Hampered by this outdated view of what is and is not considered legitimate and acceptable charitable activity, activists and advocates are struggling to gain the attention of the world’s most powerful institutions to implement meaningful policies. that could have a positive impact on millions of people. And who do they face as they compete for the time and attention of decision makers? Highly paid corporate lobbyists and supporters representing big brands with seemingly unlimited budgets, able to inject long-term resources to shape agendas in their own interests. However, charities that pursue advocacy efforts are being told that they should not be fundraising and spending on such activities, as if a given 4 a.m. TV commercial slot is going to touch so many hearts and minds. minds than a prime-time advertisement. Yet, as traditional philanthropy dictates, as long as overhead is kept under an artificial benchmark, who cares if the impact is less than optimal? Who cares if poorly paid defenders struggle with burnout as long as “overhead” remains under an arbitrary benchmark? Pallotta responds to these questions by emphasizing that we are happy to have one set of rules for private sector business interests and another entirely for the charitable sector.

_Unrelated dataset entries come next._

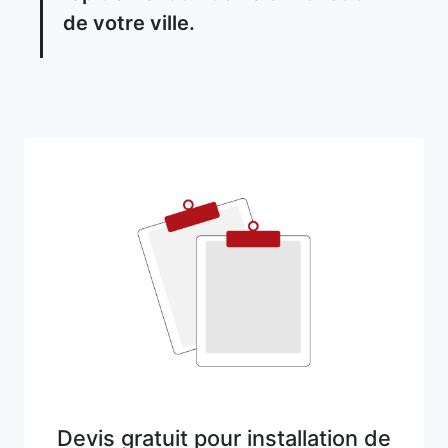
de votre ville.
Devis gratuit pour installation de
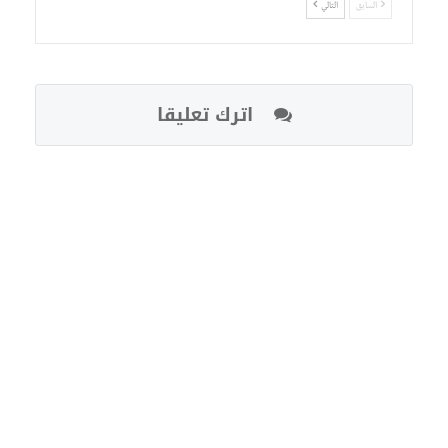
السابق
التالي
اترك تعليقا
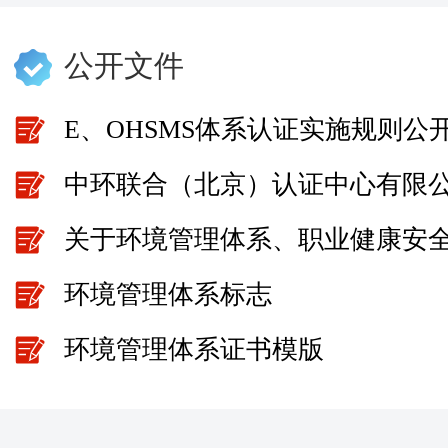
公开文件
E、OHSMS体系认证实施规则公
环境管理体系标志
环境管理体系证书模版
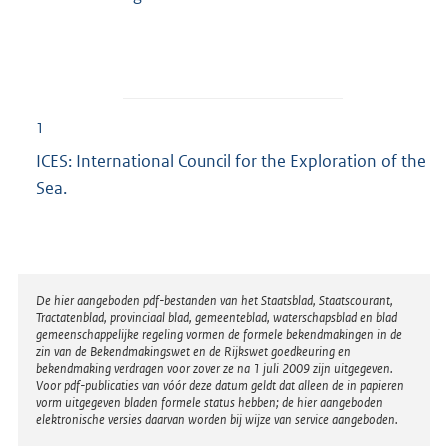
1
ICES: International Council for the Exploration of the
Sea.
Disclaimer
De hier aangeboden pdf-bestanden van het Staatsblad, Staatscourant,
Tractatenblad, provinciaal blad, gemeenteblad, waterschapsblad en blad
gemeenschappelijke regeling vormen de formele bekendmakingen in de
zin van de Bekendmakingswet en de Rijkswet goedkeuring en
bekendmaking verdragen voor zover ze na 1 juli 2009 zijn uitgegeven.
Voor pdf-publicaties van vóór deze datum geldt dat alleen de in papieren
vorm uitgegeven bladen formele status hebben; de hier aangeboden
elektronische versies daarvan worden bij wijze van service aangeboden.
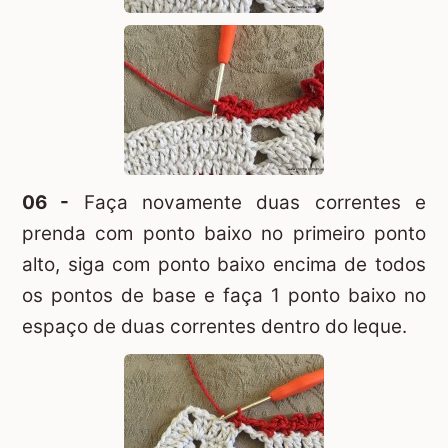
06 -
Faça novamente duas correntes e
prenda com ponto baixo no primeiro ponto
alto, siga com ponto baixo encima de todos
os pontos de base e faça 1 ponto baixo no
espaço de duas correntes dentro do leque.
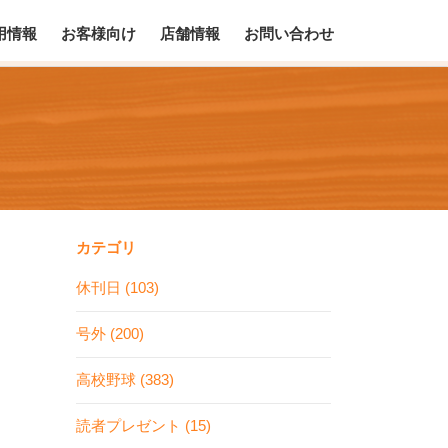
用情報
お客様向け
店舗情報
お問い合わせ
カテゴリ
休刊日 (103)
号外 (200)
高校野球 (383)
読者プレゼント (15)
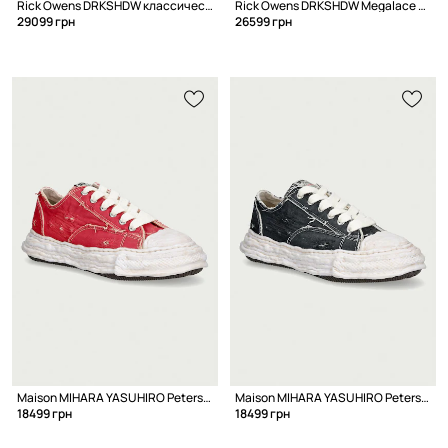
Rick Owens DRKSHDW классические кеды для мужчин
Rick Owens DRKSHDW Megalace классические кеды для мужчин
29099 грн
26599 грн
Maison MIHARA YASUHIRO Peterson 23 кеды низкие
Maison MIHARA YASUHIRO Peterson 23 кеды низкие
18499 грн
18499 грн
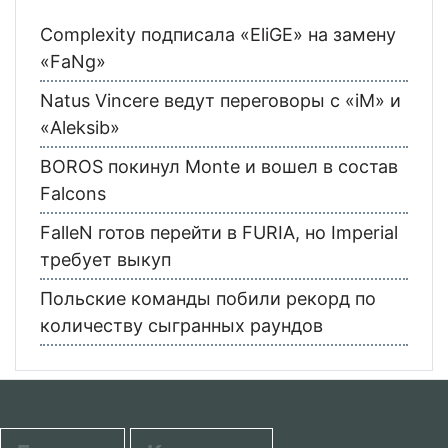
Complexity подписала «EliGE» на замену
«FaNg»
Natus Vincere ведут переговоры с «iM» и
«Aleksib»
BOROS покинул Monte и вошел в состав
Falcons
FalleN готов перейти в FURIA, но Imperial
требует выкуп
Польские команды побили рекорд по
количеству сыгранных раундов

And who do they face as they compete for the time and attention of decision makers? Highly paid corporate lobbyists and supporters representing big brands with seemingly unlimited budgets, able to inject long-term resources to shape agendas in their own interests.

The negative impact of this outdated mindset is so evident when it comes to climate change. Philanthropic giving for climate change represents less than 2% of all philanthropic giving; giving to climate change is even less. In contrast, it can be said that what made fossil fuel interests successful and entrenched was due to two factors: 1) donors recognized the power of investing in communications and advocacy to further their agenda economic and ideological, and 2) they recognized that investment – in think tanks, research institutes and lobbyists – had to be sustained over the long term and maintained with a high degree of trust without being hampered by an obsession bureaucratic overhead.

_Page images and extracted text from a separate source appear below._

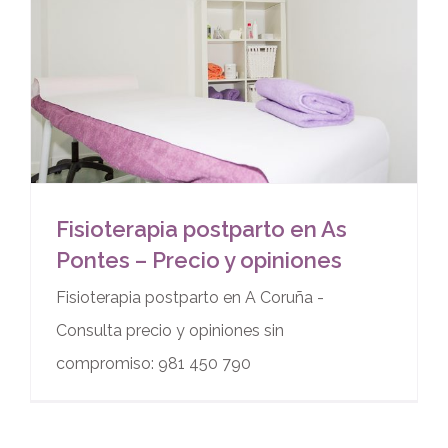
Fisioterapia postparto en As
Pontes – Precio y opiniones
Fisioterapia postparto en A Coruña -
Consulta precio y opiniones sin
compromiso: 981 450 790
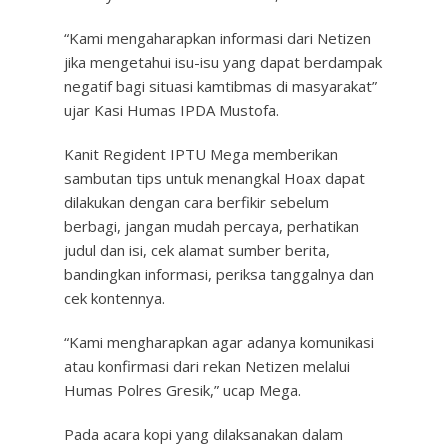
“Kami mengaharapkan informasi dari Netizen
jika mengetahui isu-isu yang dapat berdampak
negatif bagi situasi kamtibmas di masyarakat”
ujar Kasi Humas IPDA Mustofa.
Kanit Regident IPTU Mega memberikan
sambutan tips untuk menangkal Hoax dapat
dilakukan dengan cara berfikir sebelum
berbagi, jangan mudah percaya, perhatikan
judul dan isi, cek alamat sumber berita,
bandingkan informasi, periksa tanggalnya dan
cek kontennya.
“Kami mengharapkan agar adanya komunikasi
atau konfirmasi dari rekan Netizen melalui
Humas Polres Gresik,” ucap Mega.
Pada acara kopi yang dilaksanakan dalam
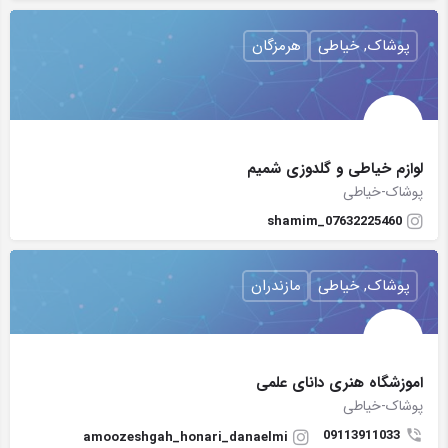
پوشاک, خیاطی
هرمزگان
لوازم خیاطی و گلدوزی شمیم
پوشاک-خیاطی
07632225460_shamim
پوشاک, خیاطی
مازندران
اموزشگاه هنری دانای علمی
پوشاک-خیاطی
09113911033
amoozeshgah_honari_danaelmi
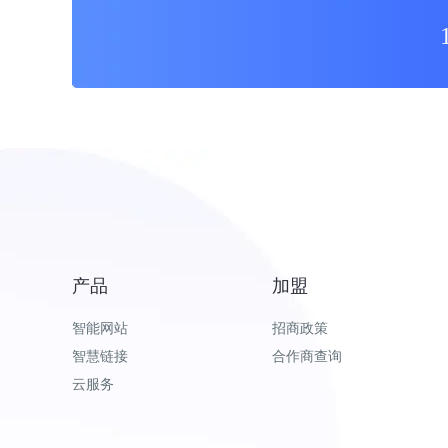
产品
加盟
智能网站
招商政策
智慧链接
合作商查询
云服务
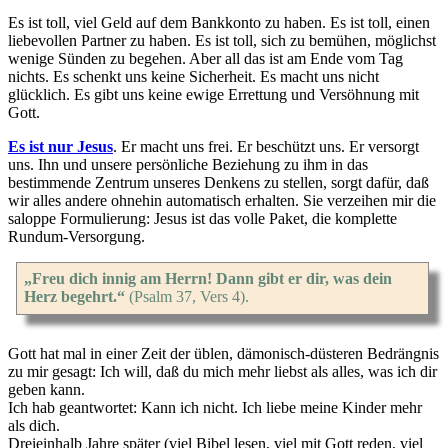
Es ist toll, viel Geld auf dem Bankkonto zu haben. Es ist toll, einen
liebevollen Partner zu haben. Es ist toll, sich zu bemühen, möglichst
wenige Sünden zu begehen. Aber all das ist am Ende vom Tag
nichts. Es schenkt uns keine Sicherheit. Es macht uns nicht
glücklich. Es gibt uns keine ewige Errettung und Versöhnung mit
Gott.
Es ist nur Jesus
. Er macht uns frei. Er beschützt uns. Er versorgt
uns. Ihn und unsere persönliche Beziehung zu ihm in das
bestimmende Zentrum unseres Denkens zu stellen, sorgt dafür, daß
wir alles andere ohnehin automatisch erhalten. Sie verzeihen mir die
saloppe Formulierung: Jesus ist das volle Paket, die komplette
Rundum-Versorgung.
„Freu dich innig am Herrn! Dann gibt er dir, was dein
Herz begehrt.“
(Psalm 37, Vers 4).
Gott hat mal in einer Zeit der üblen, dämonisch-düsteren Bedrängnis
zu mir gesagt: Ich will, daß du mich mehr liebst als alles, was ich dir
geben kann.
Ich hab geantwortet: Kann ich nicht. Ich liebe meine Kinder mehr
als dich.
Dreieinhalb Jahre später (viel Bibel lesen, viel mit Gott reden, viel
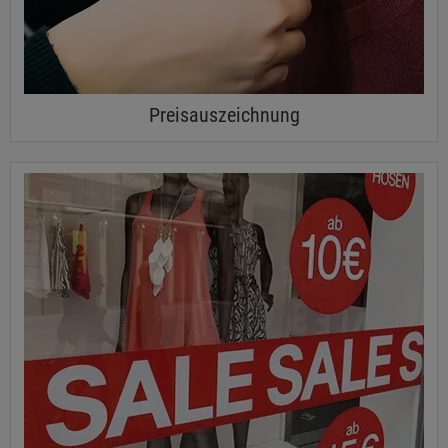
Preisauszeichnung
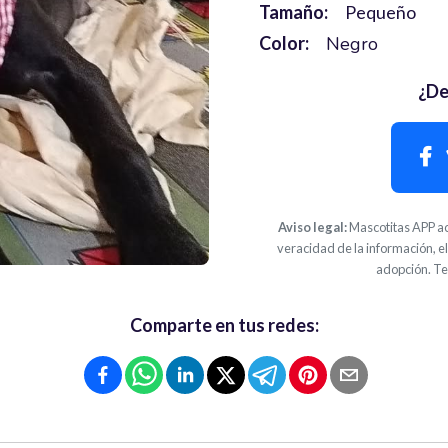
Tamaño:
Pequeño
Color:
Negro
¿De
Aviso legal:
Mascotitas APP ac
veracidad de la información, el
adopción. Te
Comparte en tus redes:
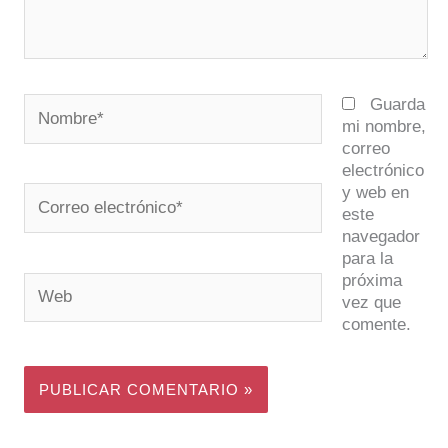
Nombre*
Guarda
mi nombre,
correo
electrónico
y web en
Correo
este
electrónico*
navegador
para la
próxima
Web
vez que
comente.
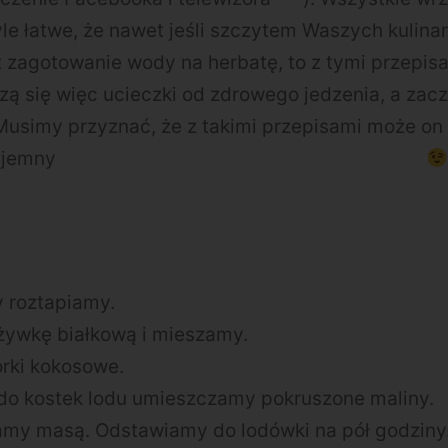
yle łatwe, że nawet jeśli szczytem Waszych kulina
t zagotowanie wody na herbatę, to z tymi przepi
zą się więc ucieczki od zdrowego jedzenia, a zac
 Musimy przyznać, że z takimi przepisami może on
yjemny
 roztapiamy.
ywkę białkową i mieszamy.
rki kokosowe.
do kostek lodu umieszczamy pokruszone maliny.
amy masą. Odstawiamy do lodówki na pół godziny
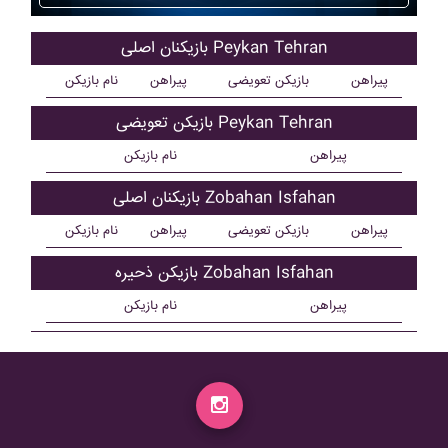
بازیکنان اصلی Peykan Tehran
پیراهن
بازیکن تعویضی
پیراهن
نام بازیکن
بازیکن تعویضی Peykan Tehran
پیراهن
نام بازیکن
بازیکنان اصلی Zobahan Isfahan
پیراهن
بازیکن تعویضی
پیراهن
نام بازیکن
بازیکن ذحیره Zobahan Isfahan
پیراهن
نام بازیکن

However, when it comes to investing in the capacity of activists and advocates working to ensure a just energy transition for small, poor nations, and the billions needed to phase out fossil fuels and unlock a clean energy future for all , a similar level of commitment is in short supply from donors. After COP27, there remains a shortfall of more than $16 billion in the promise of rich countries to provide $100 billion a year to help developing countries adapt and mitigate the impacts of climate change. Without building a movement to hold these governments accountable – with creative, problem-solving advocates working in the corridors of power – these promises may never be fulfilled. We need those who hold the purse strings of philanthropy to make big bets and invest in political entrepreneurs and advocates seeking to make a difference. An investment of at least $1 million in advocacy for climate finance could have a return on investment of 16,000:1.

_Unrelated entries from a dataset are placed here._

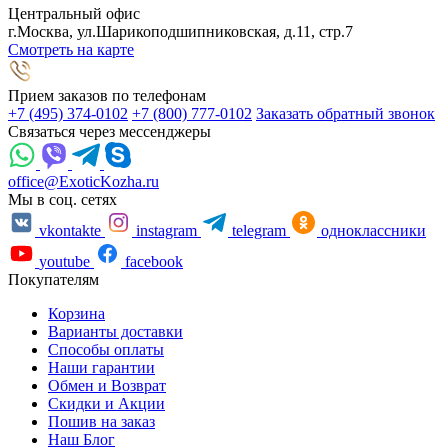
Центральный офис
г.Москва, ул.Шарикоподшипниковская, д.11, стр.7
Смотреть на карте
Прием заказов по телефонам
+7 (495) 374-0102
+7 (800) 777-0102
Заказать обратный звонок
Связаться через мессенджеры
office@ExoticKozha.ru
Мы в соц. сетях
vkontakte
instagram
telegram
одноклассники
youtube
facebook
Покупателям
Корзина
Варианты доставки
Способы оплаты
Наши гарантии
Обмен и Возврат
Скидки и Акции
Пошив на заказ
Наш Блог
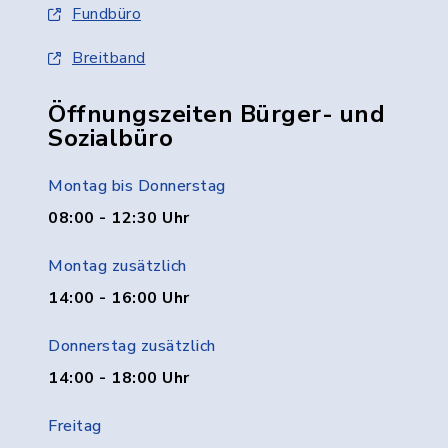
Fundbüro
Breitband
Öffnungszeiten Bürger- und
Sozialbüro
Montag bis Donnerstag
08:00 - 12:30 Uhr
Montag zusätzlich
14:00 - 16:00 Uhr
Donnerstag zusätzlich
14:00 - 18:00 Uhr
Freitag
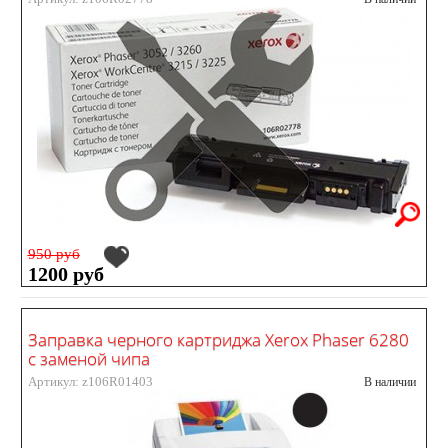
950 руб
1200 руб
Заправка черного картриджа Xerox Phaser 6280
с заменой чипа
Артикул: z106R01403
В наличии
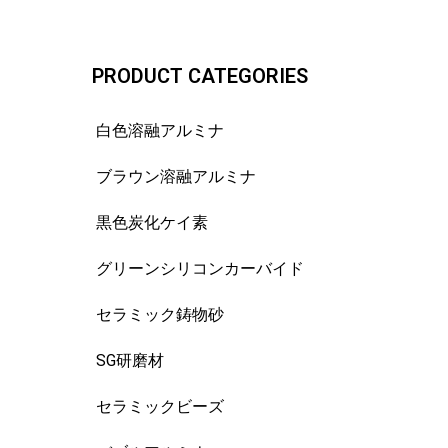
PRODUCT CATEGORIES
白色溶融アルミナ
ブラウン溶融アルミナ
黒色炭化ケイ素
グリーンシリコンカーバイド
セラミック鋳物砂
SG研磨材
セラミックビーズ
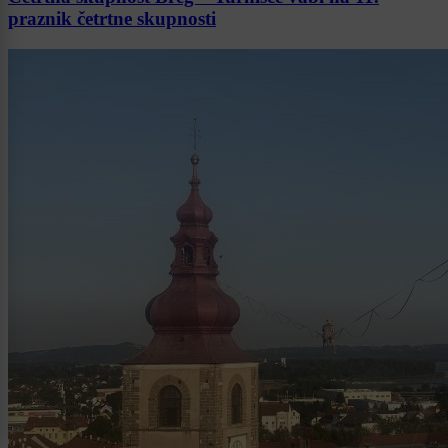
praznik četrtne skupnosti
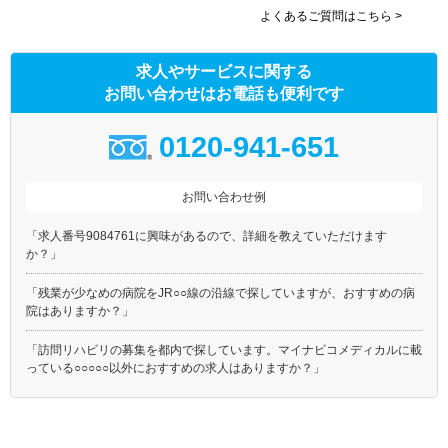
よくあるご質問はこちら >
求人やサービスに関する
お問い合わせはお電話も便利です
0120-941-651
お問い合わせ例
「求人番号9084761に興味があるので、詳細を教えていただけます
か？」
「残業が少なめの病院をJR○○線の沿線で探していますが、おすすめの病
院はありますか？」
「訪問リハビリの募集を都内で探しています。マイナビコメディカルに載
っている○○○○○以外におすすめの求人はありますか？」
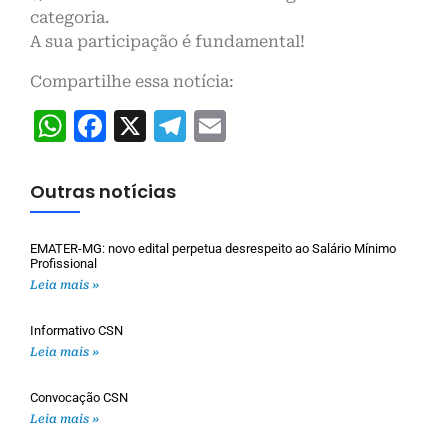
categoria.
A sua participação é fundamental!
Compartilhe essa notícia:
WhatsApp
Facebook
X
Telegram
Email
Outras notícias
EMATER-MG: novo edital perpetua desrespeito ao Salário Mínimo
Profissional
Leia mais »
Informativo CSN
Leia mais »
Convocação CSN
Leia mais »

The clock is turning. Now is the time for society to abandon its outdated view of what constitutes legitimate charitable efforts. There are $2 trillion in global philanthropic assets waiting to be deployed, which could snowball into a much more positive impact if invested in long-term policy change. Even a fraction of that sum, spent differently, could help fund the kinds of ambitious advocacy campaigns calling for systematic change. As Pallotta previously shared, we need more people who will say, “I’m going to help fund the overhead to build this organization to make their dreams come true.”

This Giving Tuesday, we have the opportunity to be generous – not only financially, but also with the way we view and support the tireless work of local charities, advocates, nonprofits and organizers who devote their lives to uplifting humanity.

Our future cannot wait. Millions of lives are at stake. The longevity of the planet is at stake.